If the history of judicial confirmations proves anything, it is that the hearings were never meant to be a thoughtful inquiry into a nominee's judicial philosophy. Rather, their point has always been to wring concessions from would-be jurists or to tar them as unworthy. Since live testimony by nominees became standard after the Supreme Court's 1954 decision striking down segregated public schools, senators have sought to pressure nominees into swearing allegiance to contested ideas, or to make statements that provide ground for opposition.Indeed, the nature of the political process is such that even if a serious probing of a nominee's substantive views were desirable (and I do not believe it is), such a dialogue would not occur in the Senate.
That is what the hearings still achieve today. They function coercively not because they are failing their intended purpose. Coercion is their intended purpose.
How should the hearings be conducted? Chief Justice Roberts' prescription does not sound so bad.

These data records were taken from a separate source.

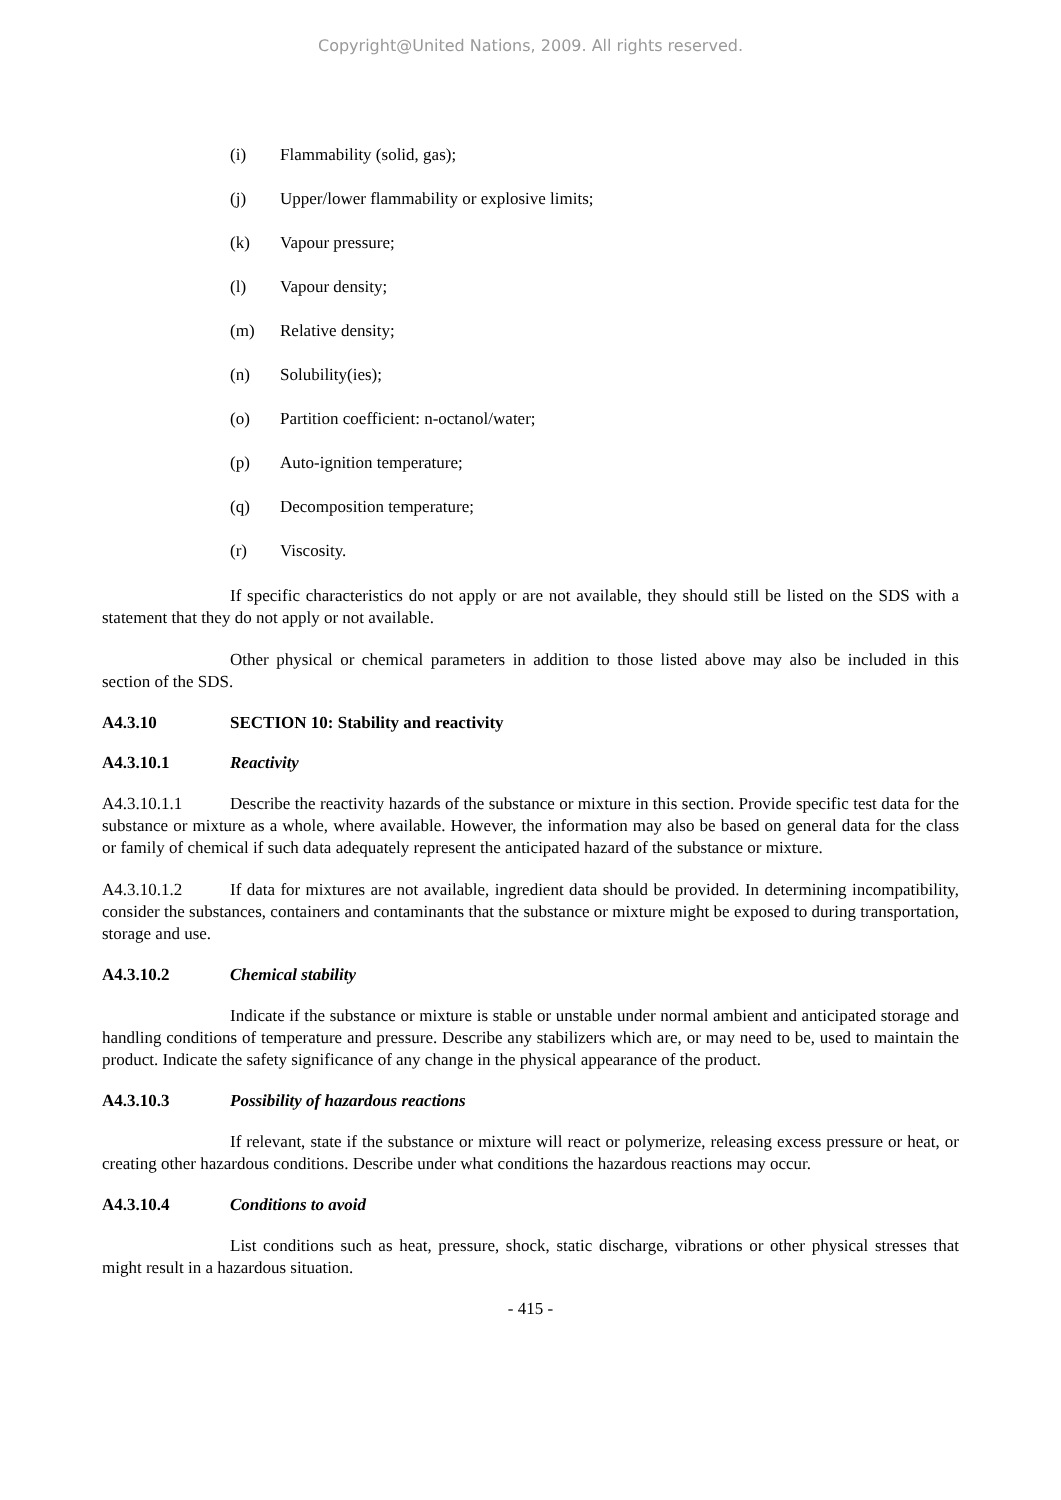Copyright@United Nations, 2009. All rights reserved.
(i) Flammability (solid, gas);
(j) Upper/lower flammability or explosive limits;
(k) Vapour pressure;
(l) Vapour density;
(m) Relative density;
(n) Solubility(ies);
(o) Partition coefficient: n-octanol/water;
(p) Auto-ignition temperature;
(q) Decomposition temperature;
(r) Viscosity.
If specific characteristics do not apply or are not available, they should still be listed on the SDS with a statement that they do not apply or not available.
Other physical or chemical parameters in addition to those listed above may also be included in this section of the SDS.
A4.3.10 SECTION 10: Stability and reactivity
A4.3.10.1 Reactivity
A4.3.10.1.1 Describe the reactivity hazards of the substance or mixture in this section. Provide specific test data for the substance or mixture as a whole, where available. However, the information may also be based on general data for the class or family of chemical if such data adequately represent the anticipated hazard of the substance or mixture.
A4.3.10.1.2 If data for mixtures are not available, ingredient data should be provided. In determining incompatibility, consider the substances, containers and contaminants that the substance or mixture might be exposed to during transportation, storage and use.
A4.3.10.2 Chemical stability
Indicate if the substance or mixture is stable or unstable under normal ambient and anticipated storage and handling conditions of temperature and pressure. Describe any stabilizers which are, or may need to be, used to maintain the product. Indicate the safety significance of any change in the physical appearance of the product.
A4.3.10.3 Possibility of hazardous reactions
If relevant, state if the substance or mixture will react or polymerize, releasing excess pressure or heat, or creating other hazardous conditions. Describe under what conditions the hazardous reactions may occur.
A4.3.10.4 Conditions to avoid
List conditions such as heat, pressure, shock, static discharge, vibrations or other physical stresses that might result in a hazardous situation.
- 415 -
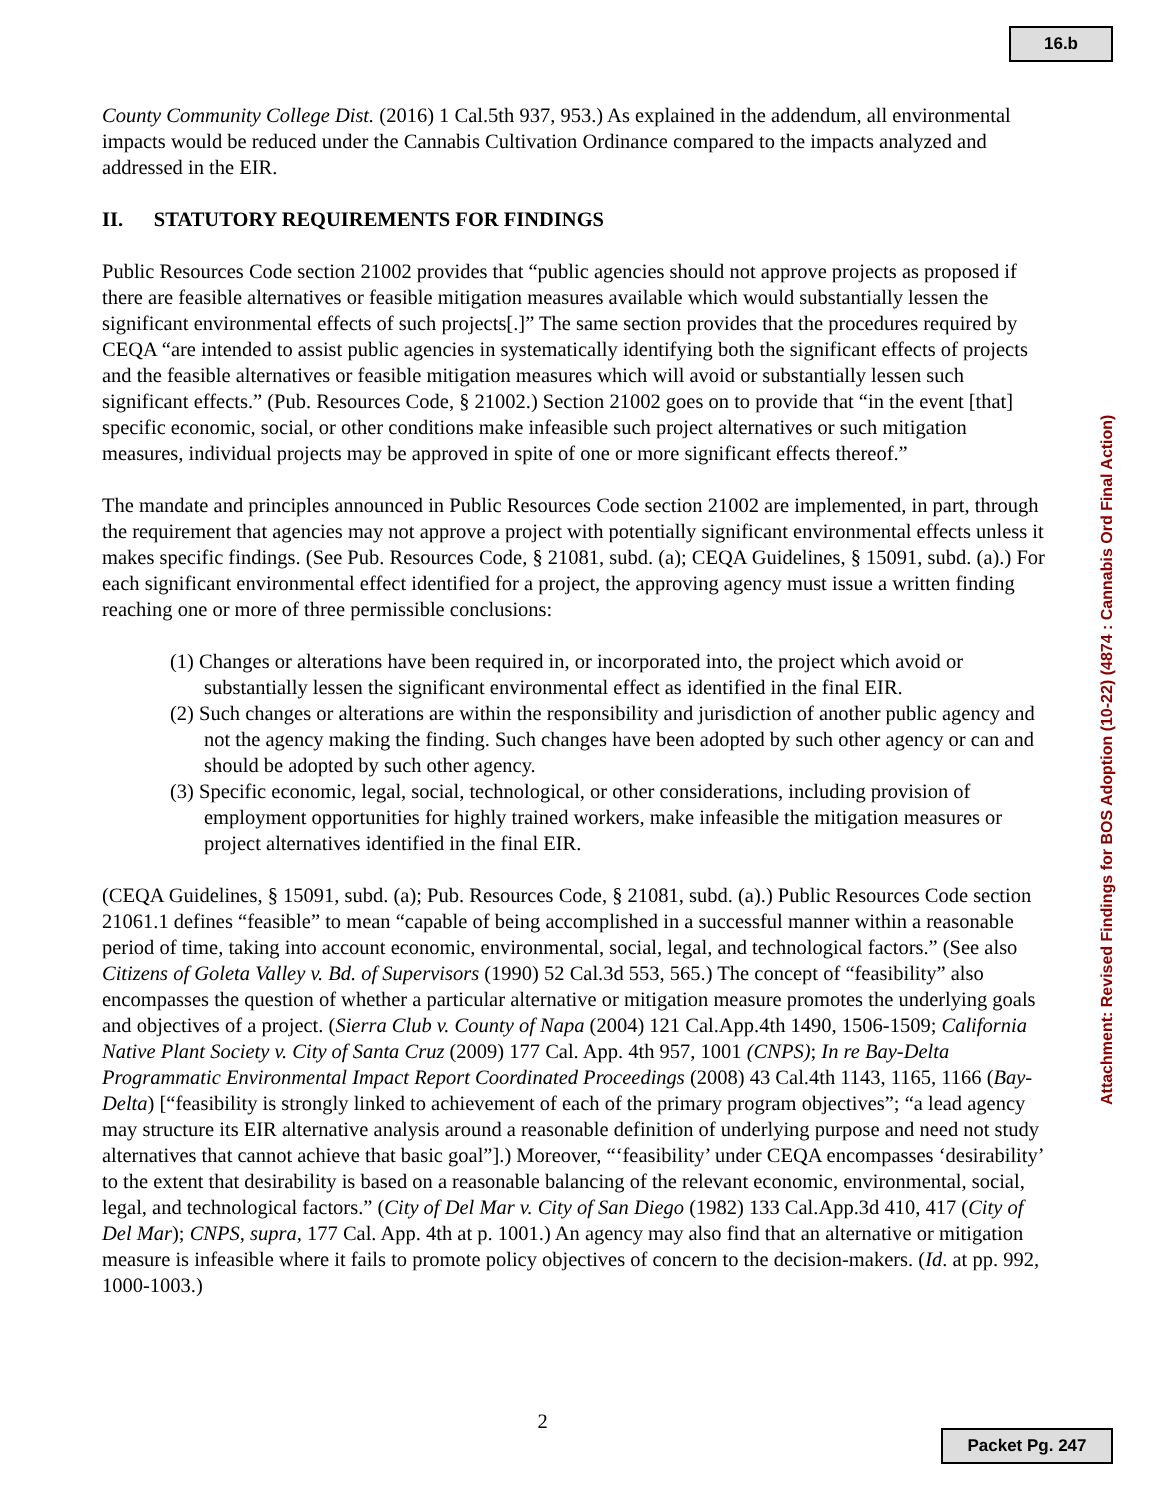16.b
County Community College Dist. (2016) 1 Cal.5th 937, 953.) As explained in the addendum, all environmental impacts would be reduced under the Cannabis Cultivation Ordinance compared to the impacts analyzed and addressed in the EIR.
II. STATUTORY REQUIREMENTS FOR FINDINGS
Public Resources Code section 21002 provides that “public agencies should not approve projects as proposed if there are feasible alternatives or feasible mitigation measures available which would substantially lessen the significant environmental effects of such projects[.]” The same section provides that the procedures required by CEQA “are intended to assist public agencies in systematically identifying both the significant effects of projects and the feasible alternatives or feasible mitigation measures which will avoid or substantially lessen such significant effects.” (Pub. Resources Code, § 21002.) Section 21002 goes on to provide that “in the event [that] specific economic, social, or other conditions make infeasible such project alternatives or such mitigation measures, individual projects may be approved in spite of one or more significant effects thereof.”
The mandate and principles announced in Public Resources Code section 21002 are implemented, in part, through the requirement that agencies may not approve a project with potentially significant environmental effects unless it makes specific findings. (See Pub. Resources Code, § 21081, subd. (a); CEQA Guidelines, § 15091, subd. (a).) For each significant environmental effect identified for a project, the approving agency must issue a written finding reaching one or more of three permissible conclusions:
(1) Changes or alterations have been required in, or incorporated into, the project which avoid or substantially lessen the significant environmental effect as identified in the final EIR.
(2) Such changes or alterations are within the responsibility and jurisdiction of another public agency and not the agency making the finding. Such changes have been adopted by such other agency or can and should be adopted by such other agency.
(3) Specific economic, legal, social, technological, or other considerations, including provision of employment opportunities for highly trained workers, make infeasible the mitigation measures or project alternatives identified in the final EIR.
(CEQA Guidelines, § 15091, subd. (a); Pub. Resources Code, § 21081, subd. (a).) Public Resources Code section 21061.1 defines “feasible” to mean “capable of being accomplished in a successful manner within a reasonable period of time, taking into account economic, environmental, social, legal, and technological factors.” (See also Citizens of Goleta Valley v. Bd. of Supervisors (1990) 52 Cal.3d 553, 565.) The concept of “feasibility” also encompasses the question of whether a particular alternative or mitigation measure promotes the underlying goals and objectives of a project. (Sierra Club v. County of Napa (2004) 121 Cal.App.4th 1490, 1506-1509; California Native Plant Society v. City of Santa Cruz (2009) 177 Cal. App. 4th 957, 1001 (CNPS); In re Bay-Delta Programmatic Environmental Impact Report Coordinated Proceedings (2008) 43 Cal.4th 1143, 1165, 1166 (Bay-Delta) [“feasibility is strongly linked to achievement of each of the primary program objectives”; “a lead agency may structure its EIR alternative analysis around a reasonable definition of underlying purpose and need not study alternatives that cannot achieve that basic goal”].) Moreover, “‘feasibility’ under CEQA encompasses ‘desirability’ to the extent that desirability is based on a reasonable balancing of the relevant economic, environmental, social, legal, and technological factors.” (City of Del Mar v. City of San Diego (1982) 133 Cal.App.3d 410, 417 (City of Del Mar); CNPS, supra, 177 Cal. App. 4th at p. 1001.) An agency may also find that an alternative or mitigation measure is infeasible where it fails to promote policy objectives of concern to the decision-makers. (Id. at pp. 992, 1000-1003.)
Attachment: Revised Findings for BOS Adoption (10-22) (4874 : Cannabis Ord Final Action)
2
Packet Pg. 247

If there are serious questions about qualifications, senators should explore those. If there are serious questions about ethics, senators should explore those. If there are disputes about appropriate judicial philosophy and approach, talk about those. But barring that . . . everybody doesn't have to think that this is an opportunity for them to be the reincarnation of Clarence Darrow.Wittes offers an alternative prescription: End nominee testimony.
The democratic moment is not the interrogation of the nominee. It is the point at which the people's representatives debate the nominee's record and cast their votes. Ironically, the hearings only obscure that moment. Many viewers probably remember Alito and Roberts demurring on how they would vote on abortion. But how many remember what a single senator said during the floor debate over either of them?This is a good idea too, but I would not hold my breath waiting for it to happen.
I have long believed that the Senate should be quite deferential to a President's judicial nominations, should not vote for or against judicial nominees due to their judicial philosophy, and should ensure that all nominees receive a quick up-or-down vote, largely based upon the nominee's record, qualifications, and character. In my view, the relevant "democratic moment" occurs during the Presidential election, but I realize this is anything but a consensus view. I also believe that past Democratic mistreatment or Republican nominees did not justify Republican payback during the Clinton presidency, and Republican malfeasance does not justify Democratic payback since.
However one believes the process should be reformed, there is a window for meaningful reform of the confirmation process. At present, neither party is particularly interested in endorsing "neutral" rules for the process. Senator Leahy, for example, proposed rles for ensuring quick consideration of judicial nominees during the Clinton Administration, but he would not support (let alone sponsor) that legislation today. The only real hope is for a majority of Senators to endorse a set of neutral procedures that will take effect after an intervening election -- preferably one far enough in the future that the outcome is indeterminate (e.g. an agreement in early 2007 to take effect in January 2009). In this way, both parties could endorse the reforms on their merits, rather than on their likely effect on either party's nominees. Similar ideas have been floated in the past, but there have not been many takers in the Senate.